I recently happened upon a cache of Battle magazines from the 1970s - by no means a complete run, but still an interesting spread that give a taste of what the hobby was like in those days. From these vintage pages you can learn about a few things, like a) the apparently overlapping enthusiasm that some wargamers had for military (including Nazi) memorabilia and keeping up to speed on military hardware; and b) the emergence of an obscure subset of wargaming known as fantasy wargaming.
First couple I have - from 1975 and 1976 - are pretty standard wargaming fare. Notes on historical battles, columns from wargaming bigwigs Charles Grant and Tony Bath. Comments on military memorabilia like Goering's dagger thrown in on the presumption that wargamers would also be into that sort of thing.
January 1977, and we get this wonderful cover exhibiting what a fascinating spectator sport wargaming can be. Some dapper looking fellas in attendance there.
Then in February 1977, stepping ever so quietly around the cover featuring the military decotations of Col. Sir Henry Hollis, we get this advert from an obscure company called Games Workshop about "a totally new concept in game design... Create your own Fantasy Worlds of magic, monsters and treasures". Printed upsidedown. Wonder how that got along?
June 1977 and the disease is spreading. There's an advert for "Fantasy by Minot": "Thane Tostig, the Pagan Giant" on their "quest for the legendary sword 'BLOODDRINKER' that can cut through any known substance, except a Christian Cross". later on we get an article explaining the game that these figures relate to in a charmingly obscure way.
Also there's a minifigs ad with a selection of their hobgoblins. I actually own one of these ugly buggers.
November 1977's entirely historical contents offer some false hope that this whole thing has died down, but clearly it can't have been doing too
badly because by December 1977 Games Workshop are able to afford to have an advert printed the right way up.
What's more, Steve Jackson has been invited to provide an "Introduction to Fantasy Wargames", in which he reassures us with words like "Many new players have come across the hobby through interests in Science Fiction and Fantasy literature, the Occult, etc." A brief potted history is offered, tracing the interest in fantasy through board games, Tony Bath's Hyboria campaign, minifigs fantasy
miniature releases, the Wargames Research Group's "short and rather scanty fantasy supplement" to their ancient rules, through to the explosion of interest that game from D&D.
In January 1978, Tony Bath begins a series outlining the history of his Hyboria campaign - the adaptation of Robert Howard's world for "fantasy" battles involving ancient armies maneouvering around a fictional continent. This campaign is widely acknowledged as one of the great ancestors of fantasy wargaming as we now know it, and it's worthy of more consideration
on this blog at some stage (especially as I have a copy of Tony Bath's "How to Run a Wargaming Campaign"). Beyond adverts for D&D, however - and a review of D&D Revised Basic Set in March 1978- there's little else in the way of fantasy content. In March 1978, Steve Jackson pens this letter,
"Fantasy not a threat", in defence of his beleaguered minority.

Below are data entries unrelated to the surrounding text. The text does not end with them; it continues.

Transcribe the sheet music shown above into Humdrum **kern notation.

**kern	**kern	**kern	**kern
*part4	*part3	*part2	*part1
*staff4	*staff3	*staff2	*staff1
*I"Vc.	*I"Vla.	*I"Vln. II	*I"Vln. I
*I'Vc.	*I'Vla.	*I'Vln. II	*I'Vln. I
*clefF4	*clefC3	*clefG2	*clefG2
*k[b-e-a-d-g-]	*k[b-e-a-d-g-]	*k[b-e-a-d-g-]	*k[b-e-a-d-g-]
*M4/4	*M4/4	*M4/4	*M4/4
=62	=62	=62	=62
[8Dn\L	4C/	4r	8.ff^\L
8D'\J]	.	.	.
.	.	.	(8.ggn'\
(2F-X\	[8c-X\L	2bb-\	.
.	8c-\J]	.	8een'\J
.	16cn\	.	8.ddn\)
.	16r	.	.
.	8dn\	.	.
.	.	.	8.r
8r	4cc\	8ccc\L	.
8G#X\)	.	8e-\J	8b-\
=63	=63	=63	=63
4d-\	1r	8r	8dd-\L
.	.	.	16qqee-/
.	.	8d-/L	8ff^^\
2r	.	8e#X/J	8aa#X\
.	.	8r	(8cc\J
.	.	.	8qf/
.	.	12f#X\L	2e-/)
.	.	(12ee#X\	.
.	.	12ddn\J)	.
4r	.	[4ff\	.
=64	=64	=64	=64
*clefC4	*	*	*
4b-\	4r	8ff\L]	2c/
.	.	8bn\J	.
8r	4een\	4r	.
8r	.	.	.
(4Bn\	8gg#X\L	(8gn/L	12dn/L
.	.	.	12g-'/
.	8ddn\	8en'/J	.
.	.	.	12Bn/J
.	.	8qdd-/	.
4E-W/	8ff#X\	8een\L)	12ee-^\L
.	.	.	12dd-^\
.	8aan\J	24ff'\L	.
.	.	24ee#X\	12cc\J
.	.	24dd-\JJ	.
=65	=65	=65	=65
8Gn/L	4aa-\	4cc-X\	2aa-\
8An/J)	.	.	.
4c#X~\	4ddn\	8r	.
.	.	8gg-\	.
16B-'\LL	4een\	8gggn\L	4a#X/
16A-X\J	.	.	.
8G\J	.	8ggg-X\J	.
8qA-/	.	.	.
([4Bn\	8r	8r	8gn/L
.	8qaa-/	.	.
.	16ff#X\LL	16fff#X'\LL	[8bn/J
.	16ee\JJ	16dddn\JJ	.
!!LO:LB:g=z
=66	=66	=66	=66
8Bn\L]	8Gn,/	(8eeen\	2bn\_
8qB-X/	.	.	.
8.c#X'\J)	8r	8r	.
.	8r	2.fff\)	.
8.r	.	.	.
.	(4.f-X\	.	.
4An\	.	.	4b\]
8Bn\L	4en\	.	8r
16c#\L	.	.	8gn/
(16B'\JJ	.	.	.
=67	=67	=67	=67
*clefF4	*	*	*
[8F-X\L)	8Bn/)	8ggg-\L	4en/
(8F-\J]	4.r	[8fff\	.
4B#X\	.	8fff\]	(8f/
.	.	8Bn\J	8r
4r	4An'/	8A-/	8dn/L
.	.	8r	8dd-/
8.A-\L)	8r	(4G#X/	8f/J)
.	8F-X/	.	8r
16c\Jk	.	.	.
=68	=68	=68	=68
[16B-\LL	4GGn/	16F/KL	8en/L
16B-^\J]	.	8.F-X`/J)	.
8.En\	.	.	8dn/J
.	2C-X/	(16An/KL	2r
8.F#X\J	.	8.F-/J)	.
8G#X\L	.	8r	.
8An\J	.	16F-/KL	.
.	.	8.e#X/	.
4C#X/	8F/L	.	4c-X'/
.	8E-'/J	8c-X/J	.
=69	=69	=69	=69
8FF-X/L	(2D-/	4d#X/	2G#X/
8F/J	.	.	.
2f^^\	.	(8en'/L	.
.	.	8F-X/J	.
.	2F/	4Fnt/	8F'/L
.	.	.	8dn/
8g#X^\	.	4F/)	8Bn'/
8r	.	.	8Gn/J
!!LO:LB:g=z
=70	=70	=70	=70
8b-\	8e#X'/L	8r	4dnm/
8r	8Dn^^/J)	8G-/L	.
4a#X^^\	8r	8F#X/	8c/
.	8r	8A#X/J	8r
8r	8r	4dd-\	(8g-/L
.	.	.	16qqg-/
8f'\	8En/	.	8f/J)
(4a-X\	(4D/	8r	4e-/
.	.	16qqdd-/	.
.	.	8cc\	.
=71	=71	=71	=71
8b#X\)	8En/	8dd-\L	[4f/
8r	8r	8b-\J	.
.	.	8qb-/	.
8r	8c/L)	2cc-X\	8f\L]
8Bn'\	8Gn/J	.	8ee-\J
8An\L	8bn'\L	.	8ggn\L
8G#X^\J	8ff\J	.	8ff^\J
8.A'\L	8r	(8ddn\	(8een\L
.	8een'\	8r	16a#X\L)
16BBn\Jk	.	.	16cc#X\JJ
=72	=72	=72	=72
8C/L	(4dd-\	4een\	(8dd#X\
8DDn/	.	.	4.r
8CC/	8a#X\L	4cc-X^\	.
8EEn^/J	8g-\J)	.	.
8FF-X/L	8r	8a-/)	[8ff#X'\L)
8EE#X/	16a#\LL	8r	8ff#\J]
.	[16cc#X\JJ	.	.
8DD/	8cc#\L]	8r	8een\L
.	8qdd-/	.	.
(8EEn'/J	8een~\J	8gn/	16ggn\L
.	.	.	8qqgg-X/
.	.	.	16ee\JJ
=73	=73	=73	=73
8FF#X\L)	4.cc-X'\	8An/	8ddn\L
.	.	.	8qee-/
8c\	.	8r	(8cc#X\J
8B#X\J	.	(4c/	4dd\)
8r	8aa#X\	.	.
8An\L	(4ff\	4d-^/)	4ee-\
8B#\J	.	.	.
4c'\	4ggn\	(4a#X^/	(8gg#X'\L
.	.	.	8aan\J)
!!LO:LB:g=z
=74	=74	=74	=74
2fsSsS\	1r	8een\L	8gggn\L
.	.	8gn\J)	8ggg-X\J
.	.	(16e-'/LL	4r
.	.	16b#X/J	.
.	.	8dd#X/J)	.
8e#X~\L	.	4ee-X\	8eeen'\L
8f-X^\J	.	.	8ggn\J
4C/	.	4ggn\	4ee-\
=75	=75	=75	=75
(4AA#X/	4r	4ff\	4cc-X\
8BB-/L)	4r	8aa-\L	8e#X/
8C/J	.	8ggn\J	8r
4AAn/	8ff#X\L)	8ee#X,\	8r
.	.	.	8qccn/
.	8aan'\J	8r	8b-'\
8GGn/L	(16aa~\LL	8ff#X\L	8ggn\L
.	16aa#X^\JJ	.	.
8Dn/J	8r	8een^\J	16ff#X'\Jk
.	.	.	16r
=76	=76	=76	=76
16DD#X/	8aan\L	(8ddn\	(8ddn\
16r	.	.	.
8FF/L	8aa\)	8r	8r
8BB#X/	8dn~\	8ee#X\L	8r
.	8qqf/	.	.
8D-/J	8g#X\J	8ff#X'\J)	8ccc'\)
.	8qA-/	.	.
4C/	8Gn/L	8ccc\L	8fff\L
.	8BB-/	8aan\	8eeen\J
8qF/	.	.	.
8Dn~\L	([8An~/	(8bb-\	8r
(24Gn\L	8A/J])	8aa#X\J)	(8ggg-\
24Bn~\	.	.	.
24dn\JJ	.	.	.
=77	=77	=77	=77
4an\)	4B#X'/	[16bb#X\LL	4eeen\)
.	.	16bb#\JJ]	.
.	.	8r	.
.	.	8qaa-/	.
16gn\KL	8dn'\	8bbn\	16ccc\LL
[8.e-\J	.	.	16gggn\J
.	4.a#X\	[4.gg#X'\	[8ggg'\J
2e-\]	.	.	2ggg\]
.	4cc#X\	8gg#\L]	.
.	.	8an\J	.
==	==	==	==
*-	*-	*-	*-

His plea seems to work, with April 1978 plastered with the promise of "EXTRA FANTASY FEATURES". There's a 2 page "Guide to Fantasy Figures" featuring Asgard, Ral Partha, Minifigs, but also others we hear rather less about, such as Barry Minot and Greenwood & Ball. I have to say, I find the sheer range of miniature possibilities on these pages quite exciting - is that just nostalgia for old lead, or is that the effect it would have had on the new fantasy gamer, opening up this world of possibilities?
Elsewhere in this issue there's a basic set of Science Fiction rules for spaceship combat by William York; more from Tony Bath on Hyboria; a Games Day review by Ian Livingstone; and an interesting essay from wargames grandee Charles
Grant that touches on something of the prehistory of fantasy wargaming.
May 1978, and we're pretty much back to business as usual, though Tony Bath's series continues, and there are a couple of interesting adverts and reviews.
After that, I have no more issues of Battle. I presume the fantasy wargaming fad died out.